The link provided by la reine Victoria seems to answer your query perfectly.


----------



## Clayjar

This site lists a variety of French Homophones:
http://french.about.com/od/vocabulary/a/homophones.htm


----------



## la reine victoria

* Le ver vert va vers le verre.*  





LRV


----------



## Gardefeu

Carnesecchi,
Bravo pour avoir trouvé un homonyme à obstacle!


----------



## Tatzingo

Lezert said:
			
		

> do you mean something like "l'avis" and "la vie"?



Or perhaps;

Etoile - et toi - les toits - trois?

peu - peut - peur - peux 

Dit - dix - dis 

???

Tatz.


----------



## Gardefeu

What about this one:
_Le mur murant Paris rend Paris murmurant_... (et c'est un alexandrin!)


----------



## Lezert

les toiles / l'étoile
l'ivraie / livrer
la faire / l'affaire
l'appel / la pelle

there is plenty...


----------



## CARNESECCHI

Merci Gardefeu!!

le plus maigre parmi les trois mousquetaires est d'Artagnan, l'étroit mousquetaire.
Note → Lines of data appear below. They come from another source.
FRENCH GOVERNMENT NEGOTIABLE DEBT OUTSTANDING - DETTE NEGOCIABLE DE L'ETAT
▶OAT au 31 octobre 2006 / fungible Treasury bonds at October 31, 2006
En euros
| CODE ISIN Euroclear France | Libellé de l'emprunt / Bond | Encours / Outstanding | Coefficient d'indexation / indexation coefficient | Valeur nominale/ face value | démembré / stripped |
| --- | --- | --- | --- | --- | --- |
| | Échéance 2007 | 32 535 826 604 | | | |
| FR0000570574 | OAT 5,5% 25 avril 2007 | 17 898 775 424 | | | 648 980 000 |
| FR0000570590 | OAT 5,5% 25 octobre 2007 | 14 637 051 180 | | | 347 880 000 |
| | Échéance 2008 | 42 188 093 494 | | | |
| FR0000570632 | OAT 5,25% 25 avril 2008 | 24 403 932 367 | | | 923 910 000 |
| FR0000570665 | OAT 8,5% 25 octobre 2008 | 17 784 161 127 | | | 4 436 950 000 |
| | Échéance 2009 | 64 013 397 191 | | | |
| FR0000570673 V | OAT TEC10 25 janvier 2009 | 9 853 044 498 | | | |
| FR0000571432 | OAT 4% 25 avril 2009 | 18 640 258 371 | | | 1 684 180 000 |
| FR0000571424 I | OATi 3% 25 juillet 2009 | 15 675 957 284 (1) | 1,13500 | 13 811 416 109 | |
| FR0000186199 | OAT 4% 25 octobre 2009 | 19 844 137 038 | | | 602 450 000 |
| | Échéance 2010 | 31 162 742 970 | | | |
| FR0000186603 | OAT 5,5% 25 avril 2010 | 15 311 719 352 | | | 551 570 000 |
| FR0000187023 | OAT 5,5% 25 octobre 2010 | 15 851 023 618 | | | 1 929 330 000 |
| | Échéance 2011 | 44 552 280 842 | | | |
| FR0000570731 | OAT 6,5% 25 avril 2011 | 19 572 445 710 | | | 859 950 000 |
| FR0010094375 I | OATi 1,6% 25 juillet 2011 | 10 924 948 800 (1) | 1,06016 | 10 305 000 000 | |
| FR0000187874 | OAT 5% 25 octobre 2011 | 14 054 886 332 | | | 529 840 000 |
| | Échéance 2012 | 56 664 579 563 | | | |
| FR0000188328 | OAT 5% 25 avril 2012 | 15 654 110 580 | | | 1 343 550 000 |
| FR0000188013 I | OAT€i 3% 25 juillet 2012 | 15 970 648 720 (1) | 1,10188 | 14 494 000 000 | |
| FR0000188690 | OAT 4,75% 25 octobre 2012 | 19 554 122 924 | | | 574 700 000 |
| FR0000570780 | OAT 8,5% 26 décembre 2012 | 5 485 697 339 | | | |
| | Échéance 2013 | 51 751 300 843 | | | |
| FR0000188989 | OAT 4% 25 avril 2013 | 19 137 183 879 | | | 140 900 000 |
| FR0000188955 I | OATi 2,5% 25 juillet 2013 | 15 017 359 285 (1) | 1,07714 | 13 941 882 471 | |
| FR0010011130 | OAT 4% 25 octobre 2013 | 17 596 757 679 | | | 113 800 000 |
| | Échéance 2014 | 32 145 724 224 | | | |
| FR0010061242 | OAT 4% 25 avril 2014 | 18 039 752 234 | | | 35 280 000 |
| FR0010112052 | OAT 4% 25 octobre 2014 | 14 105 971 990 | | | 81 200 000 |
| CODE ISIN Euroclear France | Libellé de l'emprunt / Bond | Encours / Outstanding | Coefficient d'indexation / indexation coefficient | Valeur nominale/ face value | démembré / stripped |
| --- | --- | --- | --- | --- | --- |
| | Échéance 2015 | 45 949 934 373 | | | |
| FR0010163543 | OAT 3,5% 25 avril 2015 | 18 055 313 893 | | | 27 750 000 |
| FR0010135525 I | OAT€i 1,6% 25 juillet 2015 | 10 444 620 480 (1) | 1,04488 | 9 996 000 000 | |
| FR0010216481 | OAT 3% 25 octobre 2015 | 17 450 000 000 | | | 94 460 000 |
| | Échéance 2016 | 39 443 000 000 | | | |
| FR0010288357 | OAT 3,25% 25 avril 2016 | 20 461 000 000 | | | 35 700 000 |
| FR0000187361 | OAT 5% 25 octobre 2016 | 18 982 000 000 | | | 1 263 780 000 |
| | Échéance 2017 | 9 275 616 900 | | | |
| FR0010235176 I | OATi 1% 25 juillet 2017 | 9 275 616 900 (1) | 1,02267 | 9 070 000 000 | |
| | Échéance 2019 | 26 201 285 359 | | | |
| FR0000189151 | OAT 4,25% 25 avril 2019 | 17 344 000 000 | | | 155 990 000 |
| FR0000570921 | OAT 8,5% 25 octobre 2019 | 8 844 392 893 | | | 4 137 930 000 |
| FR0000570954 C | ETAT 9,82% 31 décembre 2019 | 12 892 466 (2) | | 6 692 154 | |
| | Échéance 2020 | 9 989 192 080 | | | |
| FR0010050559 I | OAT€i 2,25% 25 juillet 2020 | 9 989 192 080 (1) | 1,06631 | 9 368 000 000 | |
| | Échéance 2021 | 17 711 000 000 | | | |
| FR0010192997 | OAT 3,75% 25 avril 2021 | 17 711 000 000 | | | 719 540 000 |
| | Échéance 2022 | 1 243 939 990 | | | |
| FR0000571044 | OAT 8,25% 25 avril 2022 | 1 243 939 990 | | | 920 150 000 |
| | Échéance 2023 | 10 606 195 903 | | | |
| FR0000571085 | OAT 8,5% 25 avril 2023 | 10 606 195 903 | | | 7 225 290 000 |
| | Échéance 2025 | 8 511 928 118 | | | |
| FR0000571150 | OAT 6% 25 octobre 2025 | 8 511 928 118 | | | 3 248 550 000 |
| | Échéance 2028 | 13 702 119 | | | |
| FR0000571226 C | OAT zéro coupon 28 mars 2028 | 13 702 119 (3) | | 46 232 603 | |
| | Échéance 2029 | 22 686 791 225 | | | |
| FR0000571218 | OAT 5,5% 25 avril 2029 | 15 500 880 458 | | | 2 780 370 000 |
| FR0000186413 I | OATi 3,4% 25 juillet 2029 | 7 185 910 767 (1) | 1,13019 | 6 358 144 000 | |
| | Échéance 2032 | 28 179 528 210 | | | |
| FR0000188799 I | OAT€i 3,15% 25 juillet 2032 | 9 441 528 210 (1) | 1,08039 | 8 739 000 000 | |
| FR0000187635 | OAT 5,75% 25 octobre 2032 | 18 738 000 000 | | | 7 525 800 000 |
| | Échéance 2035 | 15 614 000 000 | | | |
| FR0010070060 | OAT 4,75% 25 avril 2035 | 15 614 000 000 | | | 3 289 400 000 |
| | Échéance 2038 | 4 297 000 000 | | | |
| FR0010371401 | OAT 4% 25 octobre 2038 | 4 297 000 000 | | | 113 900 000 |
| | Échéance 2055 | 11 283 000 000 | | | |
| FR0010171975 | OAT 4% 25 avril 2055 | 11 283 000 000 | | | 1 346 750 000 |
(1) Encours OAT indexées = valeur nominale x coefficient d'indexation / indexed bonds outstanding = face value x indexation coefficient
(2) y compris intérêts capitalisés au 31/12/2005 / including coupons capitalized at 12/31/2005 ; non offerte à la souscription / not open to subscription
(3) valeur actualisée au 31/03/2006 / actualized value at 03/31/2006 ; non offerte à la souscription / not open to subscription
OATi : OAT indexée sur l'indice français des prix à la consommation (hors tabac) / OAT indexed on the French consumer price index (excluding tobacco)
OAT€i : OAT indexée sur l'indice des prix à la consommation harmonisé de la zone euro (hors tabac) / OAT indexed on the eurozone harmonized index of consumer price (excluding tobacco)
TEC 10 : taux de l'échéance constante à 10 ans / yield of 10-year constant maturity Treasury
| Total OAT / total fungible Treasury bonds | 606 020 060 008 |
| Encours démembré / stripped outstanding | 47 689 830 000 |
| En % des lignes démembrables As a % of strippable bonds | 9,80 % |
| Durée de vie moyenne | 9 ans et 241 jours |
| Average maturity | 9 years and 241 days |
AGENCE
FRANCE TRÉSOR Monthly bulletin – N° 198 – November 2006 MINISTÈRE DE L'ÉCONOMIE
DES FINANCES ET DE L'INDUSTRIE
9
je vais l'arranger dans la rangée


----------



## ansel

excellent job!! come on guys, bring up more, i will write down all of them!!!!!


----------



## Gardefeu

Of course, there are the holorime verses, but there we get more into the realm of puns and literary games. Just one, for the beauty of it:

_Dans ces meubles laqués, rideaux et dais moroses,
Danse, aime, bleu laquais! Ris d'oser des mots roses!

_Sublime, n'est-ce pas?


----------



## Clayjar

Wow Gardefeu! I'm very impressed!


----------



## Gardefeu

Eh, c'est pas de moi! C'est de Charles Cros (le poète du hareng saur et l'inventeur du phonographe  )


----------



## la reine victoria

Les mûres sur le mur sont mûres.





LRV


----------



## geve

Holorimes, vous avez dit holorimes ? Just my cup of tea  
See also this thread: http://forum.wordreference.com/showthread.php?t=130484 (with attempts at bilingual holorimes!)

"l'étroit mousquetaire", j'adore  
ça ressemble un peu à ces blagues "on ne dit pas... on dit..."
Par exemple: _On ne dit pas "n'importe quoi". On dit "que porte la personne de petite taille ?"  _


----------



## emma42

J'aime ça, LRV.


----------



## CARNESECCHI

la reine victoria said:
			
		

> Les mûres sur le mur sont mûres.


 
et murmurent dans leur armure d'épines


----------



## se16teddy

Il etait une fois une vendeuse de foie qui vendait du foie dans la ville de Foix.  Elle se dit, 'Ma foi! Je ne vendrai plus de foie dans la ville de Foix car il fait trop froid.'


----------



## Lezert

De Bobby Lapointe ( Jockey,C'est pas mauvais)

"Ah ! Cornebleu, dit l'amiral,
Si j'pars en mer mon amie râle.
En ce cas resterai-je au quai ?"

Et il en a fait beaucoup d'autres de ce genre


----------